--- WHAT YOU NEED TO DO ---
1. Write out the passage from the data team maturity slides between "The way towards" and "augment it !", inclusive.
2. Answer these questions from the slides on data team maturity:
(a) Which version control system is given as an example?
(b) Which file is imported into the city table?
(c) What is the name of the file that the script sends its output to?
3. Carry on the slides about data team maturity from the point where they stop.

--- SOURCE DOCUMENT ---
Maturity of teams working on data

The way towards continuous processing

Agenda

Everyone in the team must have a good workstation
Use version control
Script the whole workflow from scratch
Tests should be automatic too
Don't update data, augment it !
Use a build system for your data
Continuous processing is like refill

Everyone in the team must have a good workstation

a good internet connection
a lot of RAM and (fast) disk
a scriptable command line
... for every team member, even testers !

Would you repair this ?

in here ?

Use version control

eg : git
even for a hackathon !
commit your doc

Script the whole workflow from scratch

How many city per departement ?


.mode tabs
.import comsimp2015.txt city
.import depts2015.txt departement
CREATE INDEX idx_city on city (DEP, COM);
CREATE INDEX idx_dept on departement (DEP);
.mode csv
.output result.csv
SELECT departement.DEP, departement.NCCENR AS DEP_NAME, COUNT(*)

--- SOURCE MATERIAL ---
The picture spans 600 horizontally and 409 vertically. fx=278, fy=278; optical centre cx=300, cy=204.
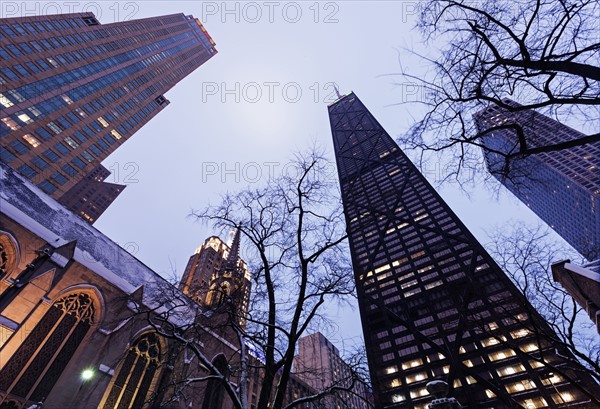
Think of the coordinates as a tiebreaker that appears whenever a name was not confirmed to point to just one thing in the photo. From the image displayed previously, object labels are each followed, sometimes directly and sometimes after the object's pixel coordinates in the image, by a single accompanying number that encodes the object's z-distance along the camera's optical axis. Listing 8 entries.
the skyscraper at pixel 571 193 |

--- RESPONSE LIST ---
1.
The way towards continuous processing

Agenda

Everyone in the team must have a good workstation
Use version control
Script the whole workflow from scratch
Tests should be automatic too
Don't update data, augment it !

2.
(a) git
(b) comsimp2015.txt
(c) result.csv

3.
    FROM departement
    JOIN city ON city.DEP = departement.DEP
    GROUP BY departement.DEP, departement.NCCENR;

How many city per departement ?

What will happen if there is an error in the second index ?


set -e
wget http://www.insee.fr/fr/methodes/nomenclatures/cog/telechargement/2015/txt/depts2015.txt
wget http://www.insee.fr/fr/methodes/nomenclatures/cog/telechargement/2015/txt/comsimp2015.zip
unzip comsimp2015.zip

sqlite3 cities.sqlite <<$script$
.headers ON
.mode tabs
.import comsimp2015.txt city
.import depts2015.txt departement
CREATE INDEX idx_city on city (DEP, COM);
CREATE INDEX idx_dept on city (DEP); --     <-- error here
.mode csv
.output result.csv
SELECT departement.DEP, departement.NCCENR AS DEP_NAME, COUNT(*) 
    FROM departement
    JOIN city ON city.DEP = departement.DEP
    GROUP BY departement.DEP, departement.NCCENR;
$script$

How to deal with errors ?

Comment the sources
Reset everything before you start
Run each step under condition

Comment the part that have already run - DON'T !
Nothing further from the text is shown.